Hello,
I had been on citalopram for 12 months for anxiety and palpatations which led to depression. I started on 20mg for 11 months and was also taking propanalol for the first 6 months.
In January of this year I was reduced to 10mg of citalopram as I felt I needed to come off the drug and cope independently with my anxiety.
The first week of no citalopram was very difficult. I suffered from waves/rushes of what felt like adrenaline, almost every 5-10 minutes. I was dizzy and felt emotionally drained and flat. I felt distant and found it difficlt to concentrate.
It does't help when you are worrying about wether you are supposed to be feeling the way you are. Or wether your body is not coping with the change. I was close to going back on the tablets, but saw that as giving in and as the easy option. I knew that I would only have to go through this again at a later date. I didn't want to just put it off.

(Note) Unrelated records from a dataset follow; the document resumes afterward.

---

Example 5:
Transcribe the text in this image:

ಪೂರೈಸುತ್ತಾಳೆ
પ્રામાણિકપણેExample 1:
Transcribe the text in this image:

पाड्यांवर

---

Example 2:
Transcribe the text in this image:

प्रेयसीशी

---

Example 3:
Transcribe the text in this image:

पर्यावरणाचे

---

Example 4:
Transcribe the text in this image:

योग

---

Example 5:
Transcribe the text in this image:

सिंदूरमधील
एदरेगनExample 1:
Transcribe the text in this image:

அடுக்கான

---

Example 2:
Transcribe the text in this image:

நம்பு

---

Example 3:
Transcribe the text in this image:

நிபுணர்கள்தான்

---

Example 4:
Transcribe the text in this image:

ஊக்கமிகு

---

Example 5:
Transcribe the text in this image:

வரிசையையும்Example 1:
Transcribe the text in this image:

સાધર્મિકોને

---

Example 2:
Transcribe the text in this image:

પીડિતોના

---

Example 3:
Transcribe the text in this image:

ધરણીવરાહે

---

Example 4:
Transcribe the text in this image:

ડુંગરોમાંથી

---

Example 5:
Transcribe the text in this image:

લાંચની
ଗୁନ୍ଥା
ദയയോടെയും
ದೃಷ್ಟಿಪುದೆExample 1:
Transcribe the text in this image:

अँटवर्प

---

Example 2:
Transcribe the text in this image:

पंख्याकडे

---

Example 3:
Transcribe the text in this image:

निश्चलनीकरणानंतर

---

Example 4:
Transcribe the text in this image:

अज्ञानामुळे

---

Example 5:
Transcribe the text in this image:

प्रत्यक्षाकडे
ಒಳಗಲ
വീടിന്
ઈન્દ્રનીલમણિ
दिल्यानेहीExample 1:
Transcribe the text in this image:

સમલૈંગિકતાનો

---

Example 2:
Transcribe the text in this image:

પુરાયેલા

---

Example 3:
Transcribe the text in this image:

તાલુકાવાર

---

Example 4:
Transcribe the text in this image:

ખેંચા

Even though I am still suffering with feeling low and almost bursting into tears at the slightest thing, I am only getting the waves/rushes every couple of days which is sure sign of improvement. I am able to control my breathing when I feel my heart begin to race which stops me from having an attack. I just keep thinking positive and reminding myself of who I am and to just relax and be myself.
I have no doubt in my mind that it is going to take a good few months to feel totally calm. The body takes time to re-aline. Accepting this is helping me everyday. Nothing like this can right itself overnight!
I would love to hear from anyone who has come off citalopram, and wether they have suffered from any side effects like me.